Aku bertemu dengan salah satu korban pelecehan seksual. Korban adalah sesama mahasiswi, sama sepertiku. Ia mahasiswi UIN Sunan Kalijaga yang melapor ke PLT dan tidak ada lanjutan penanganan kasusnya. Korban bercerita sudah digantung lebih dari 4 bulan, padahal menimbang kasusnya, berdasar kategori dari PLT, pelecehan yang ia alami tergolong berat.
Jika merujuk pada SOP, pelanggaran berat terkategorisasi sebagai pelanggaran fisik. Seperti meraba, menempelkan tubuh pelaku pada korban, pemaksaan kehamilan serta aborsi dan yang lainnya.
Sungguh, pada pertemuan itu aku tidak meminta kronologi kasus yang korban alami. Aku meminta bagaimana penanganan yang PLT berikan kepadanya selaku korban pelecehan seksual. Tapi, entah bagaimana bayang-bayang korban yang tertunduk saat bertemu denganku, lebih banyak diam daripada pendampingnya, dan emosi yang kurasakan di ruangan itu; semuanya terekam jelas dan begitu menyakitkan.
***
Tidur, kegiatan paling krusial bagiku. Saat tidur setidaknya ada rasa tenang karena memeluk guling di kanan dan kiriku; Selimut yang hangat, kadang juga ditumpuk dengan sarung, maklum sebagai warga Semarang yang terbiasa panas, hawa di Jogja dapat dikata cukup adem. Tidur pun bukan sembarang tidur, seperti kata warganet: bocan atau bobo cantik. Membersihkan muka dengan milk cleanser Viva dan serum dan krim malam Azarine. Nyenyak.
Namun, pagi itu aku bangun dengan keringat di dahi. Tanganku terkepal keras dan saat kulihat jam masih pukul setengah 5. Satu jam lebih cepat dari kebiasaan tubuhku. Menatap langit-langit—barangkali ada sekitar 30 menit—hanya itu yang bisa kulakukan. Rasanya nge-freeze, termangu. Tidak bisa bergerak bahkan berpikir apa pun. Hanya ada rasa takut dan cemas yang entah bagaimana caranya datang merangsek subuh itu.
Perlahan aku bangun. Membuka hape dan segara kucari nomor salah satu temanku. “Mas, aku takut. Mimpi dikejar orang,” begitulah sekiranya isi pesanku. Dari pesan itu aku terus bercerita panjang di pagi hari. Cerita soal mimpi anehku, mimpi yang ingin ku lupakan, tapi bahkan sampai tulisan ini kutulis masih saja teringat.
***
Malam itu, 22 Maret 2024.
Aku berada di kampus.

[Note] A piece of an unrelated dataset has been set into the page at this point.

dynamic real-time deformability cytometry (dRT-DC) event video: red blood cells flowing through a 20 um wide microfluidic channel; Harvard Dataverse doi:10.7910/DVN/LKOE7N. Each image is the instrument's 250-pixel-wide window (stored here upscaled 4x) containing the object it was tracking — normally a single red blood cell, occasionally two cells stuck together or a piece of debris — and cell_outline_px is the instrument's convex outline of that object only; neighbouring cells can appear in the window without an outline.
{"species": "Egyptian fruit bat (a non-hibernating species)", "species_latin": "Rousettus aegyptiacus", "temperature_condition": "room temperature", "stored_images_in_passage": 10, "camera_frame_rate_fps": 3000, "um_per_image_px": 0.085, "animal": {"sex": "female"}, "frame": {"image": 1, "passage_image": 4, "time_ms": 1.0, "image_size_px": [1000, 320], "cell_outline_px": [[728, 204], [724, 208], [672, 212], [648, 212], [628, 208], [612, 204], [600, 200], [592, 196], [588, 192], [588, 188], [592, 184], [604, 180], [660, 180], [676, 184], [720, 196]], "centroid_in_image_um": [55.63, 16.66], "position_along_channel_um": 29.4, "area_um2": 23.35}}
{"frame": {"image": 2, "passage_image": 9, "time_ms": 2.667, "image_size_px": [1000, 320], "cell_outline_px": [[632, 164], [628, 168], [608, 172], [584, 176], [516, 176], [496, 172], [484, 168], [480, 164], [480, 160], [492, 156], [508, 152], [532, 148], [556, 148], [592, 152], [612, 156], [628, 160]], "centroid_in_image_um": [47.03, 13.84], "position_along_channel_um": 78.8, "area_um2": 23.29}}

Sangat yakin. Interior yang kukenal persis. Bangku kelasnya, papan tulisnya, lampunya, kantinnya, tangga yang kecil hingga pendingin kelas. Itu di fakultasku, Fakultas Dakwah dan Komunikasi UIN Sunan Kalijaga. Duduk di bangku kelas, mendengarkan dosen dan kemudian Orang Yang Tak Dikenal itu datang. Menatapku dengan lirikan matanya, tubuh yang tinggi besar dan wajahnya; entahlah, terlalu samar. Aku tidak berani melihatnya. Dia mendekat, duduk di sebelahku dan aku lari pergi ke bawah. Bersembunyi di kamar mandi.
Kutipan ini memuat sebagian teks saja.